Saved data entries
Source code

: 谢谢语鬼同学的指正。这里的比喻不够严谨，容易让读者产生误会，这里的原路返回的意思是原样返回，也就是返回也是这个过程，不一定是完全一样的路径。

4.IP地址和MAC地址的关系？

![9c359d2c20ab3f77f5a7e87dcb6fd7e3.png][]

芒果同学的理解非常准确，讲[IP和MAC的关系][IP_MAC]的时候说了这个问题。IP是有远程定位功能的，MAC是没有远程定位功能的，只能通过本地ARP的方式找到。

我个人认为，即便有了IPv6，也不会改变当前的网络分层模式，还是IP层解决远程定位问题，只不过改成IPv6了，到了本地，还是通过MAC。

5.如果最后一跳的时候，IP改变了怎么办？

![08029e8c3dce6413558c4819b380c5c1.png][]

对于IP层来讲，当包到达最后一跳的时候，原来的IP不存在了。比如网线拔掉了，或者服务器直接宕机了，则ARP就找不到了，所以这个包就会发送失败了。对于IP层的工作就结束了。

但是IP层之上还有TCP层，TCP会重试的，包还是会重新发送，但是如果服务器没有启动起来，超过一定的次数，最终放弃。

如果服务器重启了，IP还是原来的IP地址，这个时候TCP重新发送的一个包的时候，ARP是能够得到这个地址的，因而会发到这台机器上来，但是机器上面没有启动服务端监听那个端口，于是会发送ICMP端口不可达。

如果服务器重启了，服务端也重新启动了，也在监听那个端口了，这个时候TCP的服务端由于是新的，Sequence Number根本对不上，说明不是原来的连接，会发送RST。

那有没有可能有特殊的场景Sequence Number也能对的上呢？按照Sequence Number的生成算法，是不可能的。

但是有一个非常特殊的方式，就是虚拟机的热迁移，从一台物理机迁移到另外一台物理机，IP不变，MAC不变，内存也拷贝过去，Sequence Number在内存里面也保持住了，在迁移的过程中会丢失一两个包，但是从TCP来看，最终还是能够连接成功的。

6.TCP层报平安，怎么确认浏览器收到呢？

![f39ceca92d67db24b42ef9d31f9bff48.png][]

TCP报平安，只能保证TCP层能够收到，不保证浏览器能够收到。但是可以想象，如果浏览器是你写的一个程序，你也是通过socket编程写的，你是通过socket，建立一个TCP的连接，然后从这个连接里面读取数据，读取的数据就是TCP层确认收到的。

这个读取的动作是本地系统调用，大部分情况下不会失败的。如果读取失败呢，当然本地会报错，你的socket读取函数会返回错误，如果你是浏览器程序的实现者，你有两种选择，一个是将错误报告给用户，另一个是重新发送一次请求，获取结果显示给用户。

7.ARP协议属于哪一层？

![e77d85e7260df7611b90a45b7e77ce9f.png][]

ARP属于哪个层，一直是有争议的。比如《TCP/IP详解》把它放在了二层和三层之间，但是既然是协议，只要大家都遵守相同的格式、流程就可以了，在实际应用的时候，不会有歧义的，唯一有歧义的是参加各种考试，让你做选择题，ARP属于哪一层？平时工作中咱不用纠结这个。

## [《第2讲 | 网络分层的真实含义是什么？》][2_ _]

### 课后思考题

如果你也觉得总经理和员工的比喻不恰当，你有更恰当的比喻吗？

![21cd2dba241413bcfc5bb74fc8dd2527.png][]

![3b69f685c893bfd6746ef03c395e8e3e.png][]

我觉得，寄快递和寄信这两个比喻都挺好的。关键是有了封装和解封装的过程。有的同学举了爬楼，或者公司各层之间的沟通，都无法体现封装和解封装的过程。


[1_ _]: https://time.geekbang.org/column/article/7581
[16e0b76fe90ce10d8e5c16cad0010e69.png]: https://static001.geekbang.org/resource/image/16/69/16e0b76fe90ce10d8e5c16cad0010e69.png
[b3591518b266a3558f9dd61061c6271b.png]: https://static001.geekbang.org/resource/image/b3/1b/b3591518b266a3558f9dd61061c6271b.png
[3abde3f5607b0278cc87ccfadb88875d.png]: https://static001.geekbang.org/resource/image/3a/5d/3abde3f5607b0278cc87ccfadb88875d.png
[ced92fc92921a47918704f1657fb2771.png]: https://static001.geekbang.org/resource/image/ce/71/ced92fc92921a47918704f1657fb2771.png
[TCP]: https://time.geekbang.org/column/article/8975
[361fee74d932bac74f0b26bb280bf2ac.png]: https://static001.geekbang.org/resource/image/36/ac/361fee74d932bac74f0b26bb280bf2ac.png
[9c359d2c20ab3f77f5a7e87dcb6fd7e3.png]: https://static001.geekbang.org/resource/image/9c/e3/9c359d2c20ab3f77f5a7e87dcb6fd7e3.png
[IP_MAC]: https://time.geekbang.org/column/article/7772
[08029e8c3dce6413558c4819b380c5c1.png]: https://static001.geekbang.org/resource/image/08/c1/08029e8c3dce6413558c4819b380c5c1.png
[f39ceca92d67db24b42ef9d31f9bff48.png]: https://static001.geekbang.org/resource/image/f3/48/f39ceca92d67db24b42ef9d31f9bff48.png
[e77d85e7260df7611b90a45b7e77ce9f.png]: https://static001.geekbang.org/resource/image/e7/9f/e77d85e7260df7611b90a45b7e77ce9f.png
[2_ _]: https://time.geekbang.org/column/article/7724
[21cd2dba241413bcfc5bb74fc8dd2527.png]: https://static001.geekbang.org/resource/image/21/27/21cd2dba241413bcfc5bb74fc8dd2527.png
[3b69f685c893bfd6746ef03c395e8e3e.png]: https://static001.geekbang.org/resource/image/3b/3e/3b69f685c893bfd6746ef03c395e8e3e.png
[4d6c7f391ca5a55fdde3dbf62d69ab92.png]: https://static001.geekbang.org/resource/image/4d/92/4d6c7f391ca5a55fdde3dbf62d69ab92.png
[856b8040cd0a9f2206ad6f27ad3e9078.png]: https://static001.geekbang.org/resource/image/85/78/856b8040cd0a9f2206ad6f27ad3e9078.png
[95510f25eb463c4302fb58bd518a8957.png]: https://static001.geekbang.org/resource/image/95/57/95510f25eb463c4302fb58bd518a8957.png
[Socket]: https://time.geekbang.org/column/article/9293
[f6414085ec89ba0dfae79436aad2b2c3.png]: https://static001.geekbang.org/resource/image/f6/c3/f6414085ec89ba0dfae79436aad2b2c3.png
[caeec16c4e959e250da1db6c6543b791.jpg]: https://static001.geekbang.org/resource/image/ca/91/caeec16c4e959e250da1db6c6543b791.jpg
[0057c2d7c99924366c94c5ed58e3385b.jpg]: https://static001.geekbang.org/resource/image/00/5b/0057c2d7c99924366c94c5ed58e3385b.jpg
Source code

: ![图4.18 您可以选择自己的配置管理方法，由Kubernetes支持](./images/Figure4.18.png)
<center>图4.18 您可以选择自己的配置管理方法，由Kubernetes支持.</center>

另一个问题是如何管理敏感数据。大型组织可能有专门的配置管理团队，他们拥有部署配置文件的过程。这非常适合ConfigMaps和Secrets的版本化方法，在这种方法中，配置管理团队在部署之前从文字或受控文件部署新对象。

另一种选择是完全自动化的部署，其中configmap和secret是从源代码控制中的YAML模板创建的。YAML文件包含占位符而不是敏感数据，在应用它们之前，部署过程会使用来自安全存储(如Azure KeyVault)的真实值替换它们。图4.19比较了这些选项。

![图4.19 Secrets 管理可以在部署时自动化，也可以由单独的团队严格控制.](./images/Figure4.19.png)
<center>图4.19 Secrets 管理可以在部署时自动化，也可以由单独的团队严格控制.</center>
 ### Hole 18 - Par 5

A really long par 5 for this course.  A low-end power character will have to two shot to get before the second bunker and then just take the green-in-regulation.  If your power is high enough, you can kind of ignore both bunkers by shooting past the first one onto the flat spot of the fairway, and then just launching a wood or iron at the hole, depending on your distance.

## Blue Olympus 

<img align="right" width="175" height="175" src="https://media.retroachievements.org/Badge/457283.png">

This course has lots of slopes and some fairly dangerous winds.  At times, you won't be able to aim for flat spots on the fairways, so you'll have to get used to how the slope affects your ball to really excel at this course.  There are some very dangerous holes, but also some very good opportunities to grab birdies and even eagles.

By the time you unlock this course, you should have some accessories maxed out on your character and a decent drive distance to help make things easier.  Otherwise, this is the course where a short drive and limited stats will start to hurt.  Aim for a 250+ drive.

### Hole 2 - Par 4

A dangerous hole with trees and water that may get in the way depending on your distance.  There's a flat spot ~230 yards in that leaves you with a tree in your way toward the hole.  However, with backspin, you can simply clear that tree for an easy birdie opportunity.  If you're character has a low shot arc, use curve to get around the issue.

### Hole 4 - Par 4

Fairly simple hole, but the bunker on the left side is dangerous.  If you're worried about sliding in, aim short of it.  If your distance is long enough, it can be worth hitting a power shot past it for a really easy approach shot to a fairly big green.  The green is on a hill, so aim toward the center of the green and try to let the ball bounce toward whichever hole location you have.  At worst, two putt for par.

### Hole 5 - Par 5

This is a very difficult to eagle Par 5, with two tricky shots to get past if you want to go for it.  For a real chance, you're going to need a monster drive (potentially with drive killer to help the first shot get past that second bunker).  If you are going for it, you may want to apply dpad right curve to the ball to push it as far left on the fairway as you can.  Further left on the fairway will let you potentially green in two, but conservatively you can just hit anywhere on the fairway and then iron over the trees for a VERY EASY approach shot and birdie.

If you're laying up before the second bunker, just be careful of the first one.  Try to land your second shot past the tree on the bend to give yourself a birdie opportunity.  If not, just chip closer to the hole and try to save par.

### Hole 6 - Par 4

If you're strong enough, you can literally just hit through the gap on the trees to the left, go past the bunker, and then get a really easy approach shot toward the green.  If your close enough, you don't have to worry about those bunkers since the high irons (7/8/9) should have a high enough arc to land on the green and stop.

About this exercise ▸
Working from the entries above, return all lines that contain "some".

Result ▸
This course has lots of slopes and some fairly dangerous winds.  At times, you won't be able to aim for flat spots on the fairways, so you'll have to get used to how the slope affects your ball to really excel at this course.  There are some very dangerous holes, but also some very good opportunities to grab birdies and even eagles.
By the time you unlock this course, you should have some accessories maxed out on your character and a decent drive distance to help make things easier.  Otherwise, this is the course where a short drive and limited stats will start to hurt.  Aim for a 250+ drive.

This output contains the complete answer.